AVAILABLE DATA Start Marker

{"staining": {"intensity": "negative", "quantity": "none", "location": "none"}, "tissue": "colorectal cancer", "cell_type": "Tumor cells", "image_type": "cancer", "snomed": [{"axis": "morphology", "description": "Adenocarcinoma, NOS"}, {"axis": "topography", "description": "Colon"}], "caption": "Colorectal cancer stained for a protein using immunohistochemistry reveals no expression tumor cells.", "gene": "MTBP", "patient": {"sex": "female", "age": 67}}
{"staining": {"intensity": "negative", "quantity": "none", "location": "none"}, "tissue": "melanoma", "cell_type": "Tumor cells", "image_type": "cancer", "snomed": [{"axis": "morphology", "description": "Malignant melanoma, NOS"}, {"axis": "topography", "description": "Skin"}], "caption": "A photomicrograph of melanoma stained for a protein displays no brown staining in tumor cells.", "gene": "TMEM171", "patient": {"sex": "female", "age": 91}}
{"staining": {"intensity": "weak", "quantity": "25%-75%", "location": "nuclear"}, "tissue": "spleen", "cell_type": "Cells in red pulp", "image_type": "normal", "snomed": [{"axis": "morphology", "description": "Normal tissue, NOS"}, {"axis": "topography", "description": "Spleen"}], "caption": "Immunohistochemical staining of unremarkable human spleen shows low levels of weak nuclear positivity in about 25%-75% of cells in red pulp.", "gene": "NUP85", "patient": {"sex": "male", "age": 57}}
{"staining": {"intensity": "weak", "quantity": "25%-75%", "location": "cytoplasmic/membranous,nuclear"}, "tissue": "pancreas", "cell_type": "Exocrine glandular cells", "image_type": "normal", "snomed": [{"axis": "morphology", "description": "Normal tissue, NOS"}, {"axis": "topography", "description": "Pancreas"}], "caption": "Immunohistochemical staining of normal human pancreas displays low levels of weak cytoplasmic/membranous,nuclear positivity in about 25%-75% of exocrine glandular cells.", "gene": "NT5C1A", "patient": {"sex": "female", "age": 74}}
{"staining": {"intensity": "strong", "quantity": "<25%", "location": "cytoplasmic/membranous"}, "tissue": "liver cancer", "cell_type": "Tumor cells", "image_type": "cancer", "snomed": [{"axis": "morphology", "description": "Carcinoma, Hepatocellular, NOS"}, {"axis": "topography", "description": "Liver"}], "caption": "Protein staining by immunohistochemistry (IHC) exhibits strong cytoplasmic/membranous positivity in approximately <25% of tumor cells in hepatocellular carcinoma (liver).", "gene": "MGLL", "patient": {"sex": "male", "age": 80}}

AVAILABLE DATA End Marker

- [WHAT IS EXPECTED]: Each of the records above is to be reproduced word for word.

- [ANSWER SECTION]:
{"staining": {"intensity": "negative", "quantity": "none", "location": "none"}, "tissue": "colorectal cancer", "cell_type": "Tumor cells", "image_type": "cancer", "snomed": [{"axis": "morphology", "description": "Adenocarcinoma, NOS"}, {"axis": "topography", "description": "Colon"}], "caption": "Colorectal cancer stained for a protein using immunohistochemistry reveals no expression tumor cells.", "gene": "MTBP", "patient": {"sex": "female", "age": 67}}
{"staining": {"intensity": "negative", "quantity": "none", "location": "none"}, "tissue": "melanoma", "cell_type": "Tumor cells", "image_type": "cancer", "snomed": [{"axis": "morphology", "description": "Malignant melanoma, NOS"}, {"axis": "topography", "description": "Skin"}], "caption": "A photomicrograph of melanoma stained for a protein displays no brown staining in tumor cells.", "gene": "TMEM171", "patient": {"sex": "female", "age": 91}}
{"staining": {"intensity": "weak", "quantity": "25%-75%", "location": "nuclear"}, "tissue": "spleen", "cell_type": "Cells in red pulp", "image_type": "normal", "snomed": [{"axis": "morphology", "description": "Normal tissue, NOS"}, {"axis": "topography", "description": "Spleen"}], "caption": "Immunohistochemical staining of unremarkable human spleen shows low levels of weak nuclear positivity in about 25%-75% of cells in red pulp.", "gene": "NUP85", "patient": {"sex": "male", "age": 57}}
{"staining": {"intensity": "weak", "quantity": "25%-75%", "location": "cytoplasmic/membranous,nuclear"}, "tissue": "pancreas", "cell_type": "Exocrine glandular cells", "image_type": "normal", "snomed": [{"axis": "morphology", "description": "Normal tissue, NOS"}, {"axis": "topography", "description": "Pancreas"}], "caption": "Immunohistochemical staining of normal human pancreas displays low levels of weak cytoplasmic/membranous,nuclear positivity in about 25%-75% of exocrine glandular cells.", "gene": "NT5C1A", "patient": {"sex": "female", "age": 74}}
{"staining": {"intensity": "strong", "quantity": "<25%", "location": "cytoplasmic/membranous"}, "tissue": "liver cancer", "cell_type": "Tumor cells", "image_type": "cancer", "snomed": [{"axis": "morphology", "description": "Carcinoma, Hepatocellular, NOS"}, {"axis": "topography", "description": "Liver"}], "caption": "Protein staining by immunohistochemistry (IHC) exhibits strong cytoplasmic/membranous positivity in approximately <25% of tumor cells in hepatocellular carcinoma (liver).", "gene": "MGLL", "patient": {"sex": "male", "age": 80}}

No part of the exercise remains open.